There's a certain level of trust that goes along with being somebody's friend. And that's where many people find that they have problems. I know, I do. We've all been hurt before by friends, by lovers and sometimes even by family. And that's why when someone new comes along, we put up our guard. We don't immediately let them come walking right through the gates to our hearts. We have to let them find the key to open them first before we let them in. And even then, it takes time and effort. We aren't just going to drop everything for this someone new, no matter how much we want to, or how much we think that they won't hurt us. Because somewhere deep down inside us says, that we don't know that and that there is still always a possibility for being hurt.

And I know, we shouldn't dwell on our past, on our hurt, we should look positively and brightly to the future, but it is really never that easy, is it? Not everything is black and white. There are always grey areas. Areas that tell us that we know better than to let our guard down, or when we do, that we should have known better in the first place. It's a grey world, it's complex and complicated and although at times, it doesn't have to be, our human nature seems to complicate it anyway.

As each season rolls around, new people seem to come into our lives and some tend to leave for whatever reasons. Friendship can be seen to be exactly the same as the seasons, we meet in Spring and friendship blossoms and forms, and throughout summer we shine and become great friends. Then towards autumn, we begin to decay and perhaps have arguments and by winter, the friendship has died. But soon enough, spring rolls around again and new friendships come and go like they did before.

I was thinking about this metaphor when I cast my mind back to a friendship I used to have, we used to say we were roses, each of us represented one colour, white for peace, red for love and black for death. Although it seems somewhat childish, it occurred to me that our metaphor of roses was right. Friendships are exactly like roses, they bloom and there is love and peace and unfortunately, they die but new roses grow from where the old ones used to be and the cycle goes on forever, blooming and shining and dying, then starting all over again.

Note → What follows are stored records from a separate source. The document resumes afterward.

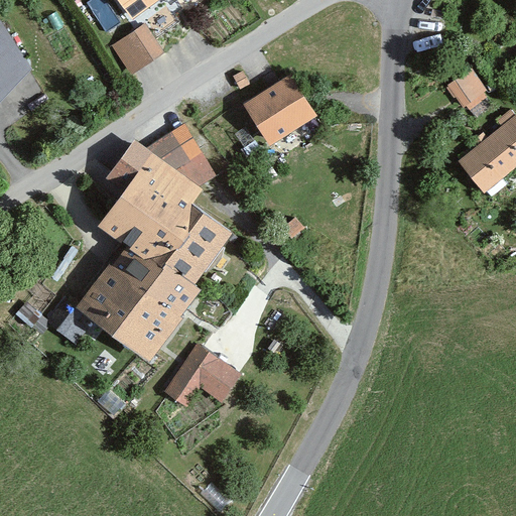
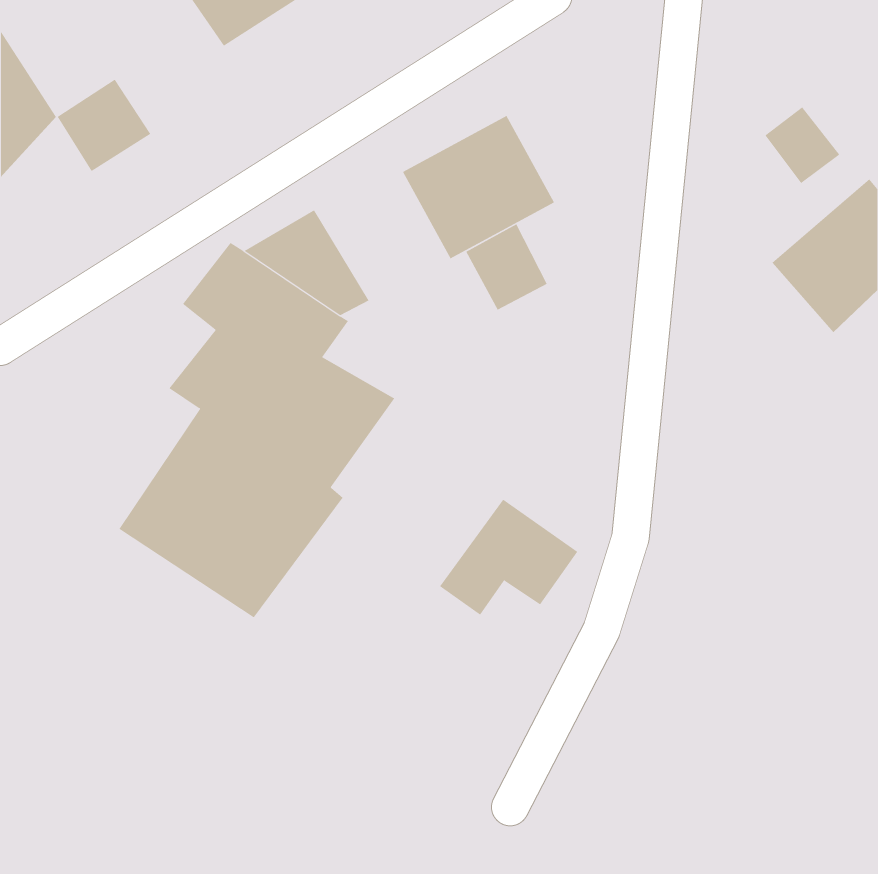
building: [112,21,167,76] -> [57,79,151,172]
building: none -> [465,223,547,311]
building: [161,341,243,409] -> [439,499,578,615]

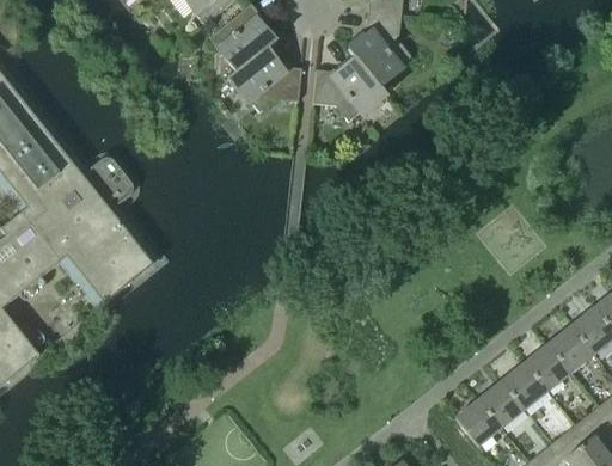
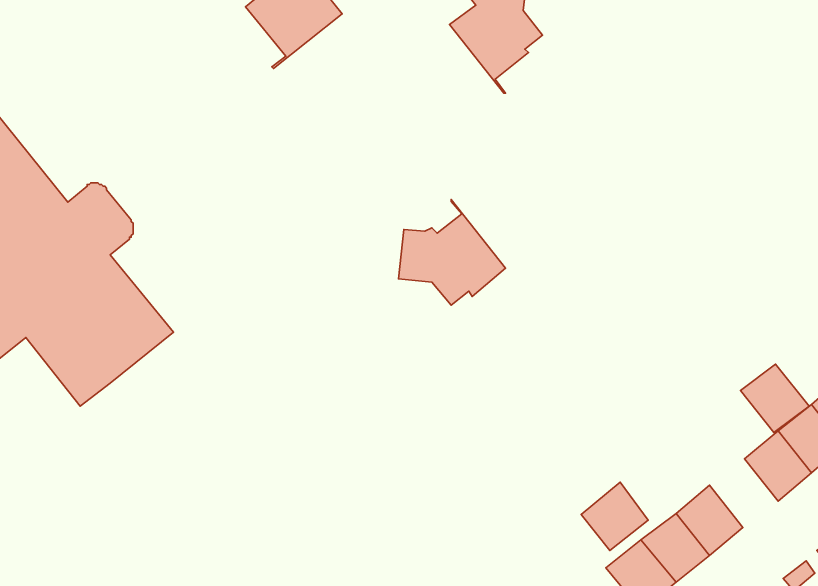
building: [228,42,301,111] -> none
building: [312,49,385,121] -> [398,200,506,305]
building: [525,344,571,391] -> [740,364,809,433]
building: none -> [581,482,648,551]

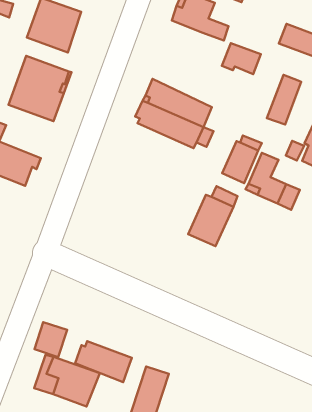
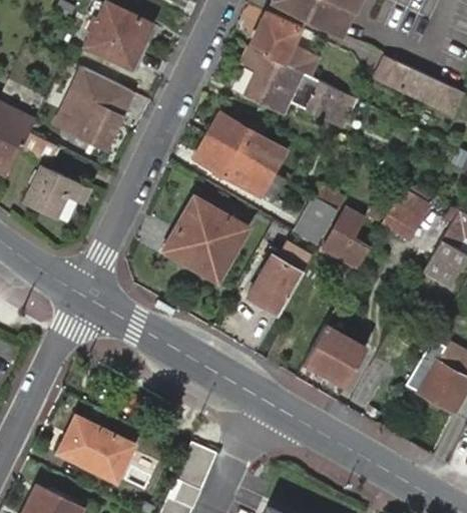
building: none -> [247,46,308,115]
building: [267,75,301,124] -> none
building: none -> [171,196,251,276]
building: none -> [301,326,364,387]
building: [35,322,67,357] -> none
building: [75,341,132,382] -> none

It kind of goes to show, that even though your current friendships might not last, there will always be new ones that will grow and that you will learn to cherish them, no matter how much hurt it causes you. At the end of the day, you know that there will always be someone there for you when you need them to be and even when they do move on, you will cherish that friendship for what it was, not what it became.

1 comment:

Rachel said...

I agree with everything you said. Perfect metaphors for friendship!